Three tiers, depending on how much UX control the integrator wants.
Five lines of JSX.
import { EntrosVerify } from "@entros/verify";
<EntrosVerify
integratorKey="my-app"
onVerified={(result) => grantAccess(result.walletPubkey)}
/>Integrator owns the capture UX, branding, error states. Install the standard Solana peers alongside: npm install @solana/web3.js @solana/wallet-adapter-base.
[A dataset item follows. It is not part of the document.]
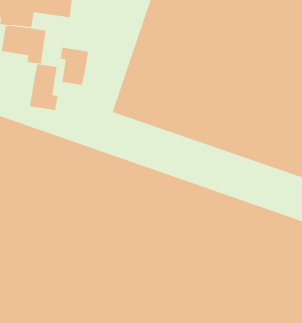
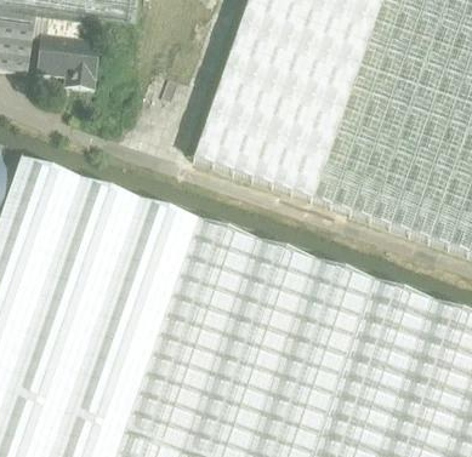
building: [60,47,89,85] -> none
building: [30,64,58,111] -> none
import { PulseSDK } from "@entros/pulse-sdk";
const sdk = new PulseSDK({
cluster: "devnet",
rpcEndpoint: rpcUrl,
relayerUrl,
});
const result = await sdk.verify(captureDiv, walletAdapter, connection);No verification flow in the integrator app. Pure PDA read. Free, composable, no API keys.
import { verifyEntrosAttestation } from "@entros/pulse-sdk";
const attestation = await verifyEntrosAttestation(walletAddress, connection);
const isVerified = attestation?.isHuman && !attestation.expired;| Integration | What it does | Where |
|---|---|---|
| SAS issuer | Every successful verification triggers a Solana Attestation Service attestation on the user's wallet. Any dApp reads it without integrating Entros directly. | executor-node /attest |
| Agent Anchor | Verified human binds to a registered AI agent via metadata on the Solana Agent Registry. One human, one anchor, one or more agents. | pulse-sdk · entros.io/agents |
| Realms plugin | Optional behavioral gate for DAO voting—Trust Score + recency threshold. Drops in via the standard voter-weight addin interface. | entros-governance-plugin |
| Surface | URL |
|---|---|
| Research paper | entros.io/paper |
| How it works | entros.io/technology |
| Integrate | entros.io/integrate |
| Security program | entros.io/security |
| Live verification demo | entros.io/verify |
| On-chain stats | entros.io/stats |
| Public security ledger | AUDIT.md |
Continuous adversarial testing across T1–T8 attack tiers. Public methodology, private parameter values. Responsible disclosure: contact@entros.io.
MIT for every open repo in the org (per each repo's LICENSE). The behavioral validation service is proprietary; it runs as the production relayer's validation backend and is not published.